The kid’s arm relaxed slightly as he lowered his eyes from his target. For a second, Fat Pat thought he might avoid Trump and Salsa’s fate, but then those eyes came up blazing with resolve.

“It’s funny, you know,” the kid said without a trace of humor in his voice. “All my life I’ve thought I was different than Lincoln. Now here I am with this gun and I think I know exactly what he was feeling that day.”

A nurse appeared in the hallway behind the kid. “Hey!” she yelled.

As the kid turned to look at the nurse, Fat Pat made his move. He grabbed the barrel of the gun and tried to wrestle it out of the kid’s hand. Fat Pat’s fingers flirted with the trigger as he inverted the gun toward the kid’s chest.

The nurse hit Fat Pat over the head with something hard and he lost his grip on the gun. As he fell backwards, he watched the barrel swing back toward his chest.

The kid stumbled backward as well, and when his back hit the wall, his finger squeezed the trigger.

The bullet sliced through Fat Pat’s sizeable gut, exiting out the other side. The pain was intense, like being stabbed with a molten hot fireplace poker. His heartbeat drummed in his head as he slid down the wall. Fat Pat coughed violently and pus-filled blood dribbled down his chin.

The nurse stared at him in horror; the kid’s expression was a blank mask of shock.

Fat Pat wondered if this was how Salsa and Trump had lived their last moments—thinking about how nothing they’d ever done in their entire lives had meant anything. He struggled to get up.

Several men burst through the Employees Only entrance.

Fat Pat watched them approach in slow motion, guns drawn. He waited for another bullet barrage that never came. These were the strangest looking cops he’d ever seen, with their slicked-back hair and dark suits.

Must be undercover.

The cops trained their weapons on the kid and commanded him to drop the gun. The kid stared back at them like they spoke a foreign language.

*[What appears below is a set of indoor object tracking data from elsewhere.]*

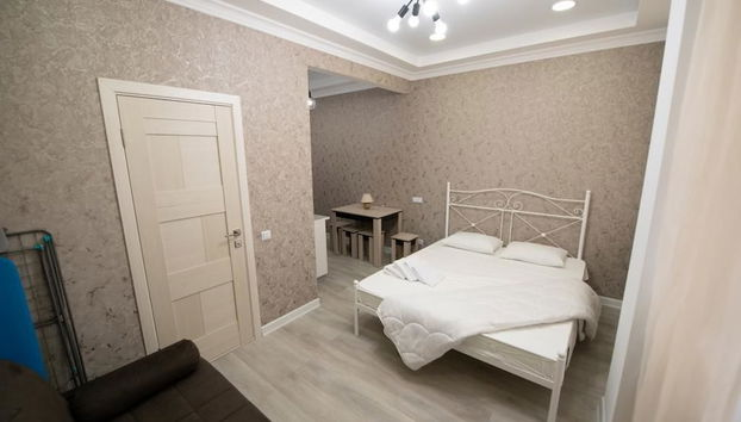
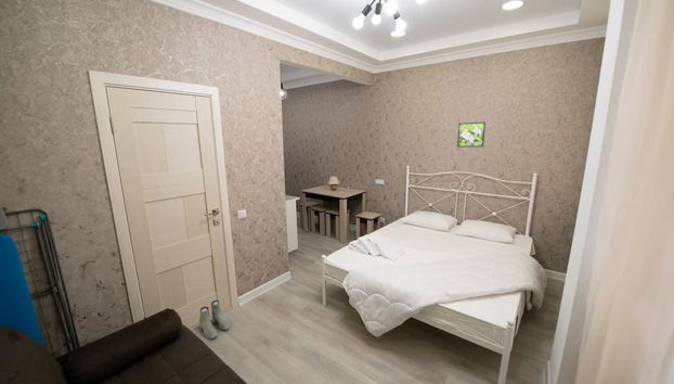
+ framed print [456,120,487,149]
+ boots [198,299,231,340]
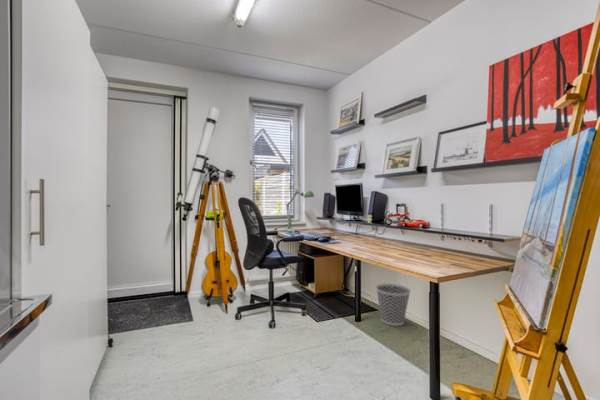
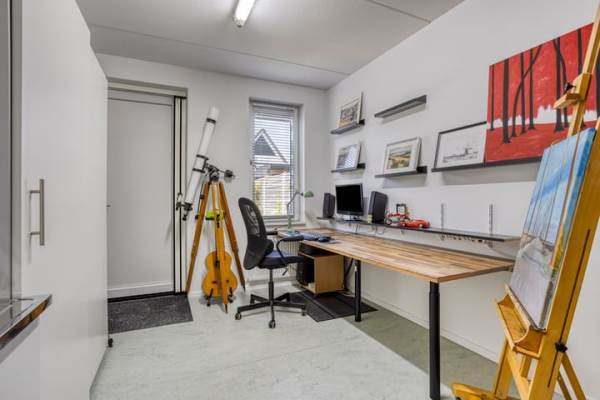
- wastebasket [375,283,412,327]
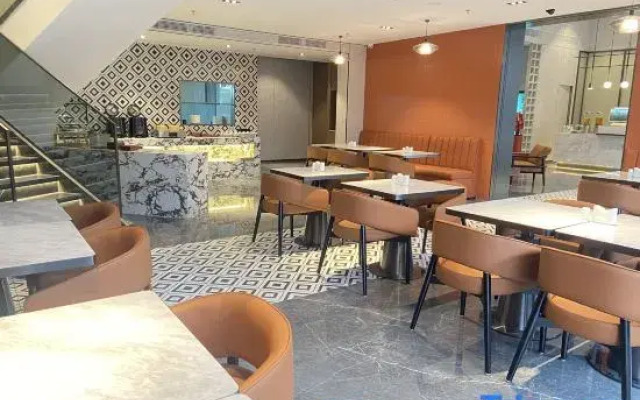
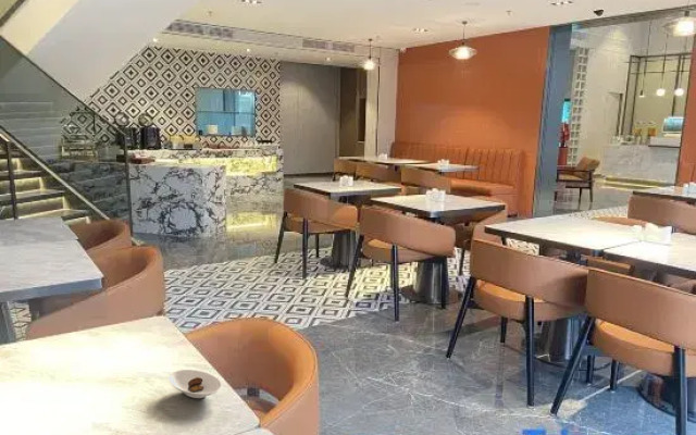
+ saucer [167,369,223,399]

Fat Pat shut his eyes as a cold wave washed over him. When he opened them, the men were slapping handcuffs on the kid. The nurse lay on the floor beside him, in her own pool of blood.

Fat Pat stared at the unconscious girl in the hospital hallway as he slowly bled to death. He knew this was it, but still felt glad he wasn’t going wherever they were taking the kid. He’d spent enough time in the streets to know that whoever those guys were, they were very bad news.